You and I are going to have a friendly argument. I am bold to say that Christianity is inescapably valid. For you and for me. Not that I wish it to be so, or that I think it is so, but that I know it is so. I know it from these five proofs and from personal experience--a sixth proof, a personal one, and so not immediately relevant to you.
The five basic things I want to tell you about are completely accessible and relevant to you. Do with these five things what you want. The five proofs will come in an order, because prose is linear, but the order means nothing. There is no ranking.
Opinions are the product of intelligence guided by reality. These five proofs are grounded in my experiences, and are consonant with reality as I know it at age seventy-three.
This is a topic which can put you off. I accept that and undertake it anyway. It is for my good to set these critical matters out plainly, and for your good, whether you agree with me or not. At the very least, you will have some things for future contemplation. Perhaps I will plant a seed in your garden.
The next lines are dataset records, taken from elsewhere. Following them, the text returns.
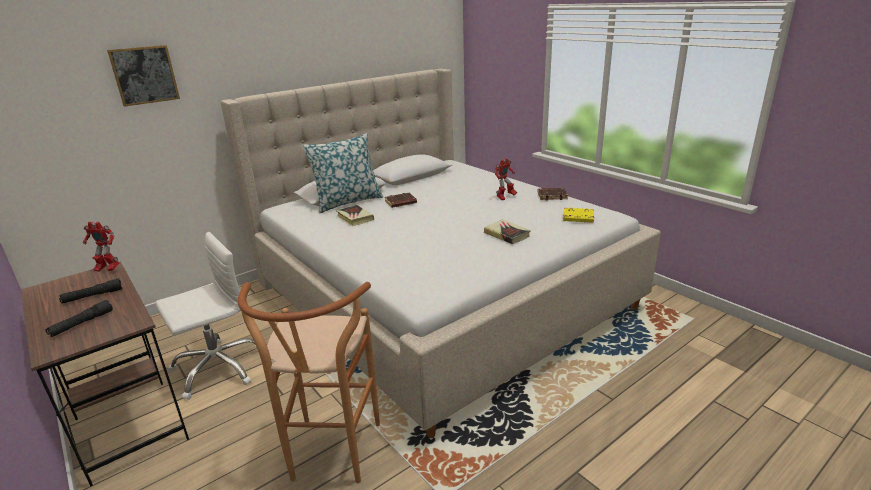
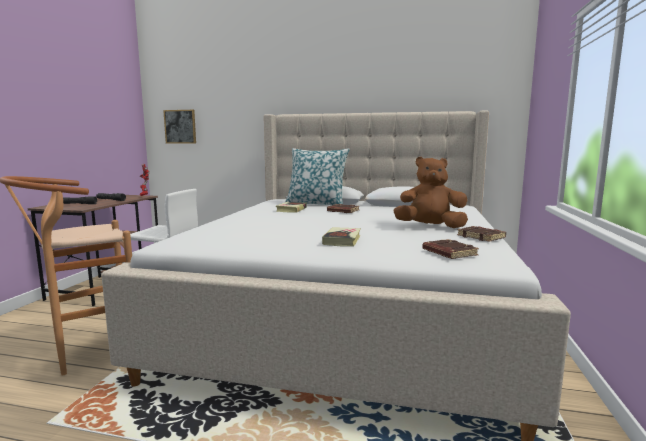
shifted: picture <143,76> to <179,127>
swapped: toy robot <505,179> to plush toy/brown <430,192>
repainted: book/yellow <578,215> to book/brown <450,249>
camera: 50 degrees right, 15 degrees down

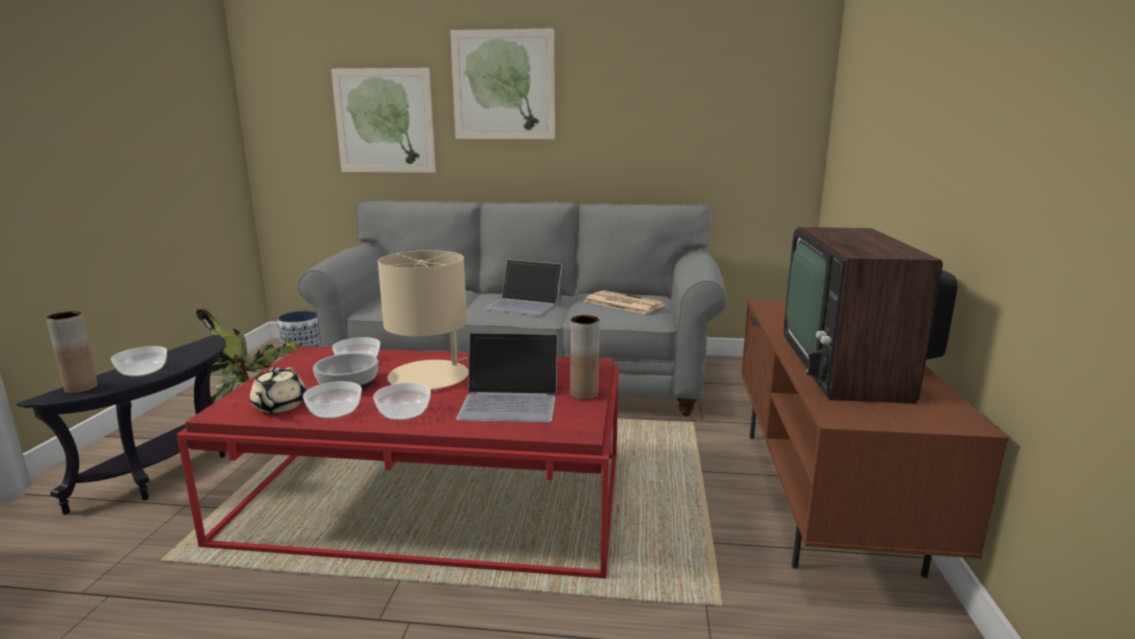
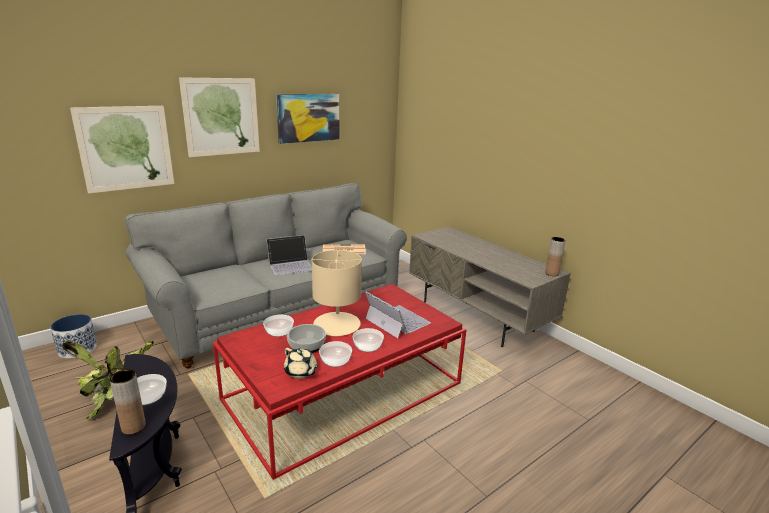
gone: television <871,315>
new: picture <308,119>
shifted: vase/brown <585,357> to <555,256>
repainted: tv stand/brown <874,439> to tv stand/grey <490,286>
rotated: laptop <507,378> = <398,314> 90 degrees counterclockwise
camera: 45 degrees left, 5 degrees up

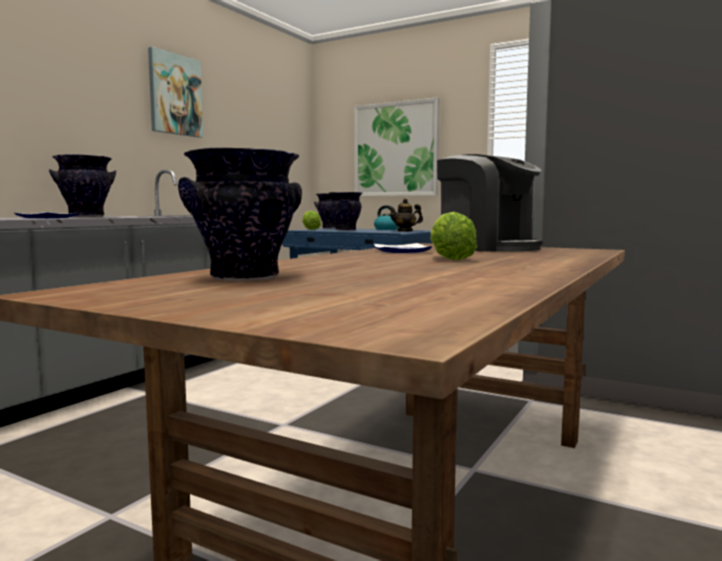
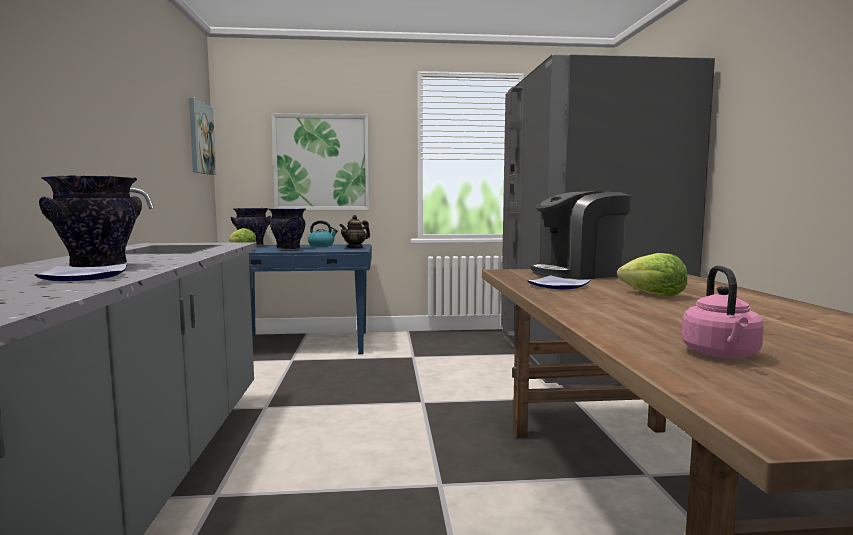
shifted: picture <175,92> to <202,136>
swapped: vase <240,214> to kettle/pink <723,312>
rotated: coffee machine <490,203> = <581,235> 150 degrees clockwise
camera: 35 degrees left, 0 degrees up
The way I will handle the topic can be off-putting as well, because I will not be pious and polite. I may offend you by being jocular, colloquial, even crude about a matter so important. I figure you’ve heard enough radio preachers. This is the straight skinny. I hope to change those of you living without faith to an enthusiastic adoption of Christianity.
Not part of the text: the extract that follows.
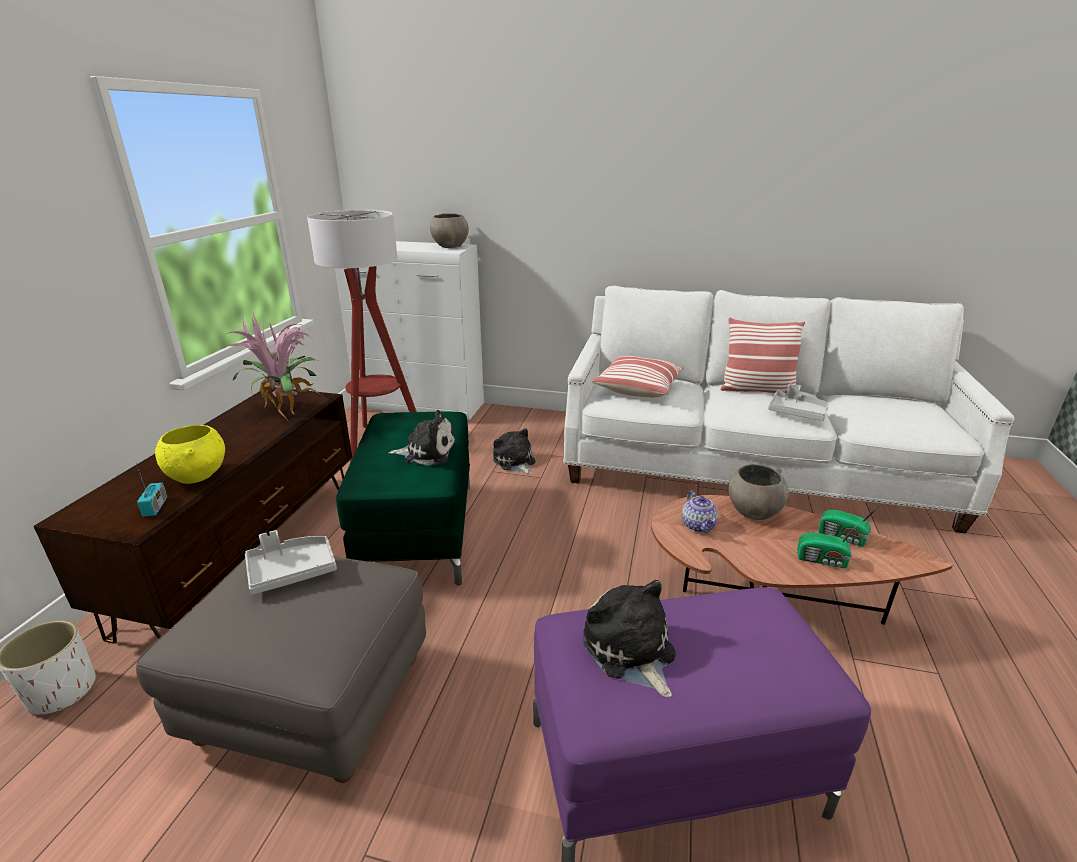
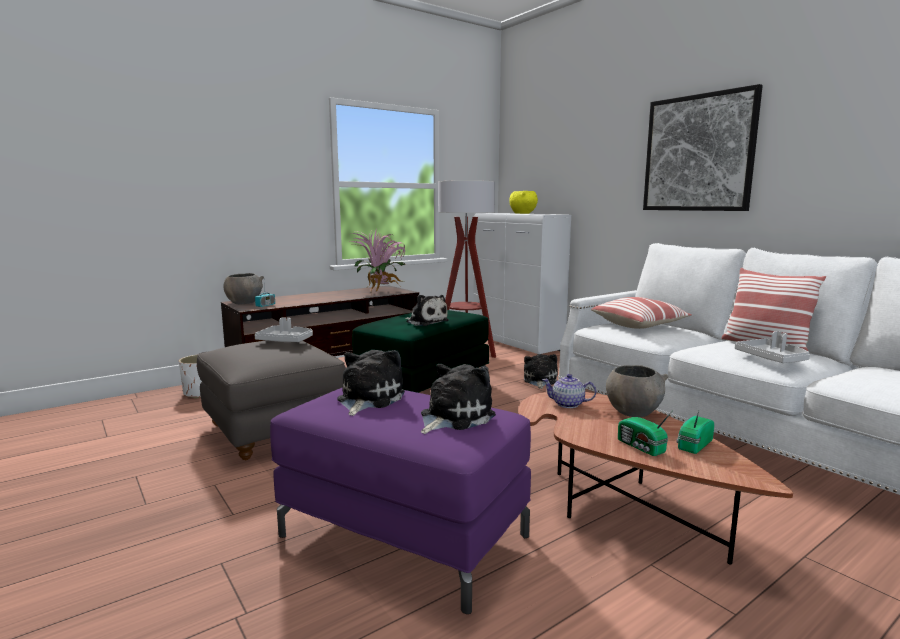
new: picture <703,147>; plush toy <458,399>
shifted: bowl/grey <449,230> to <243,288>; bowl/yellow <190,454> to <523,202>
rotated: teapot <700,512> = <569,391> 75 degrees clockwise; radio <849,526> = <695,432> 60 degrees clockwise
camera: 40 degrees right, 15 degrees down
In 1984 I went to Reno for four weeks alone, a student at the National Judicial College, the place where baby state judges go to learn the trade. It seemed to me a good time for solitary reading, contemplation, a time to figure out where I stood with Christianity. So I read the three synoptic gospels, Matthew, Mark, and Luke, which are the story of the life of Christ, and then the gospel of John. It was my goal to figure out what was going on with this guy Jesus.
I had been raised in the church, sort of. Like the Geico Insurance commercial says: “If you're in the Bible Belt, it's what you do.” But I got little out of it--some aphorisms, some Bible stories, exhortations to do better, mostly a whole lot of noise. Until college my church attendance was putting on a shirt and tie and trying to think the ninety minutes meant something.